Archives de 28 June 2011

Le danger du complotisme offre un avantage car il oblige à un regard clinique qui évite à la pensée de transformer une hypothèse en réalité loufoque. Toutefois, comme d’autres mots qui véhiculent un sens accablant, souvent il mue en mur de gomme qui entrave la réflexion.
Car l’inconvénient du complotisme  réside dans le fait qu’il est devenu quasi impossible de tracer l’hypothèse d’un coup –politique ou monté par des services- sans qu’elle soit d’emblée stigmatisée et chassée du raisonnement avec son étiquette ad hoc: complotiste.

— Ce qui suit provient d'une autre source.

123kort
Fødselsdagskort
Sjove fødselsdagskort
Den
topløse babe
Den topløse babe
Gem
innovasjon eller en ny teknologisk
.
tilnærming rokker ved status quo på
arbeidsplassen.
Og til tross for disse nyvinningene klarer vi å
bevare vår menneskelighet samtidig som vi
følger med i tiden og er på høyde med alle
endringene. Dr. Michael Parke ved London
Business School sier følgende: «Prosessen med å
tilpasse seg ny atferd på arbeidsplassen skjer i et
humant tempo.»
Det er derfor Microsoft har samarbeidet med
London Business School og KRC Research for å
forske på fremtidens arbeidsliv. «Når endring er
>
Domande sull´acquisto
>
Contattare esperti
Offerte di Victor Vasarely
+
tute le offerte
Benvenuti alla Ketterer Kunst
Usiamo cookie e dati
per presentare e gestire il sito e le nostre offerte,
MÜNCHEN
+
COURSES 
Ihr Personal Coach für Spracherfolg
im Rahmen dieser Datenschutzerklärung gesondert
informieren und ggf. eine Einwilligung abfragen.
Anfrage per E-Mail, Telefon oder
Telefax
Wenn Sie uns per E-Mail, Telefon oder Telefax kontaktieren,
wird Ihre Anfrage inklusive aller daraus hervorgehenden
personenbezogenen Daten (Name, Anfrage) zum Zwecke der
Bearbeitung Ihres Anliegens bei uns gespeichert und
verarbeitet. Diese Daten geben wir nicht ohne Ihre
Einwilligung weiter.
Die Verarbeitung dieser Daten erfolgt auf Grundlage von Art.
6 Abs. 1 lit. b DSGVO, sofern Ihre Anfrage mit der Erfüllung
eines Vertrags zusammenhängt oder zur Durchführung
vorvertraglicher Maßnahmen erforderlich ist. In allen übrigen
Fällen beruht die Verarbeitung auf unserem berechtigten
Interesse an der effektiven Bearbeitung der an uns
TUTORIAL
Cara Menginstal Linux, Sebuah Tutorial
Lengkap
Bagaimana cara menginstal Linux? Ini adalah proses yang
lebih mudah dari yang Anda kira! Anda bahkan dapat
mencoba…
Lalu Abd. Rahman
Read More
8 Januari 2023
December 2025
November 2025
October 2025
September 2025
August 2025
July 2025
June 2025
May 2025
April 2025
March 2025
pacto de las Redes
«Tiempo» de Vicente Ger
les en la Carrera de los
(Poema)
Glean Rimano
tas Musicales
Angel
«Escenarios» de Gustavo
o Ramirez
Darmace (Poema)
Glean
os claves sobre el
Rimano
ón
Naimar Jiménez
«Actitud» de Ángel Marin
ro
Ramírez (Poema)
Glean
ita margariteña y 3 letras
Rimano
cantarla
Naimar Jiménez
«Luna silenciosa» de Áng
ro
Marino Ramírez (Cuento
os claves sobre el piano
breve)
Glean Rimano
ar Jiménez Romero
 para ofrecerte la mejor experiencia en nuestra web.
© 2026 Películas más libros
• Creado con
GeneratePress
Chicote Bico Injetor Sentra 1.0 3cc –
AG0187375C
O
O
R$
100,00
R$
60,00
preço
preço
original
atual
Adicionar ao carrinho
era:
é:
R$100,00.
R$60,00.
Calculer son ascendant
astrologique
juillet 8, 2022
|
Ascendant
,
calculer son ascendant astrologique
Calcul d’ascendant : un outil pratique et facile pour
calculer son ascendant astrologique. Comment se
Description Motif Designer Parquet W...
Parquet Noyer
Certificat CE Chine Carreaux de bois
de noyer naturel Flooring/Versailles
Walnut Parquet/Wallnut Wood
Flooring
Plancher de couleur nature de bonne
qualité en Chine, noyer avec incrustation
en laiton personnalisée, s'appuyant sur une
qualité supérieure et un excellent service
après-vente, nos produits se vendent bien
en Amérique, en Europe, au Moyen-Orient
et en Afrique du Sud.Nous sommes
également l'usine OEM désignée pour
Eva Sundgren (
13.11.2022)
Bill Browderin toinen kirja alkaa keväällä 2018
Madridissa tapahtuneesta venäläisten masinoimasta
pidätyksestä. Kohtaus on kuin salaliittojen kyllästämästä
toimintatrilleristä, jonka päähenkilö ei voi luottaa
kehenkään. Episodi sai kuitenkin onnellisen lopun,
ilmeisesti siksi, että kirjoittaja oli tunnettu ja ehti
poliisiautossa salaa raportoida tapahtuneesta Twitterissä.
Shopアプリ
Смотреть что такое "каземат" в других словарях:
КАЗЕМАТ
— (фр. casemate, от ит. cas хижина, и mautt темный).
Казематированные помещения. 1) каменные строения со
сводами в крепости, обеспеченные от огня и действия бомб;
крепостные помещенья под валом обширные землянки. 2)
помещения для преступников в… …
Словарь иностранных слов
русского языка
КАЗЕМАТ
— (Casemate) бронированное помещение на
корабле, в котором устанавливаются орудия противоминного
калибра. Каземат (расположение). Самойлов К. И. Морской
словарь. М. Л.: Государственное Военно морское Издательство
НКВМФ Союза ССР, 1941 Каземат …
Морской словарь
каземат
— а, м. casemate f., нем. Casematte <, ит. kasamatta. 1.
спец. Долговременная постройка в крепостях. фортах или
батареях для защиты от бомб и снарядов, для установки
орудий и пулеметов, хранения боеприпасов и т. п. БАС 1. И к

Le cas DSK est exemplaire. Une hypothèse se place du côté de la victime : c’est la tentative de viol. L’autre se situe du côté de l’accusé : un rapport consensuel. Ce sera au procès d’évaluer et de trouver l’explication –si elle voit le jour- de ce qui est arrivé.
Il ne s’agit pas de complotisme, mais d’une hypothèse à prendre en compte au vu de la pauvreté des éléments factuels qui étayent l’opinion : et s’il s’était agi d’un coup monté ?
Dans le contexte actuel, il devient presque interdit d’envisager l’hypothèse que des mandants aient pû faire tomber DSK utilisant sa désormais célèbre faiblesse. Et pourtant, les cas de coups montés dans l’histoire ne manquent pas.
Sascha Litvinienko, ancien agent de l’FSB (ex-KGB), avait été assassiné fin 2006 à Londres avec du polonium 210. Seul un hasard avait permis de découvrir la cause exacte de son décès.
Rome, automne 2009. Des policiers sans mandat d’arrestation, mais armés d’une caméra, font irruption dans une chambre et surprennent Piero Marrazzo, président de la région Latium, en compagnie d’une transsexuelle. Marrazzo démissionne.Mêlés à cette sombre affaire, Gianguerino Cafasso et la transsexuelle Brenda sont retrouvés morts quelque temps après.

29 mai 2011. Vladimir Putin s’exprime à propos de l’affaire DSK. Il évoque un coup monté, affirmant qu’il ne comprend pas les dessous politiques d’une telle opération. Putin peut être accusé de tous les maux, mais ne peut pas être inculpé de méconnaissance en la matière. Il avait été en fonction pour le KGB à Berlin, puis était devenu chef de l’FSB.

Que la déclaration du leader russe ait été quasi ignorée en faveur de mille palabres people, interroge et questionne. Dans ce contexte de crise financière mondiale les mots de Putin pouvaient déranger. Alors il a été nettement plus confortable de les destiner aux ordures dans le sac -complotiste- prévu à cet effet.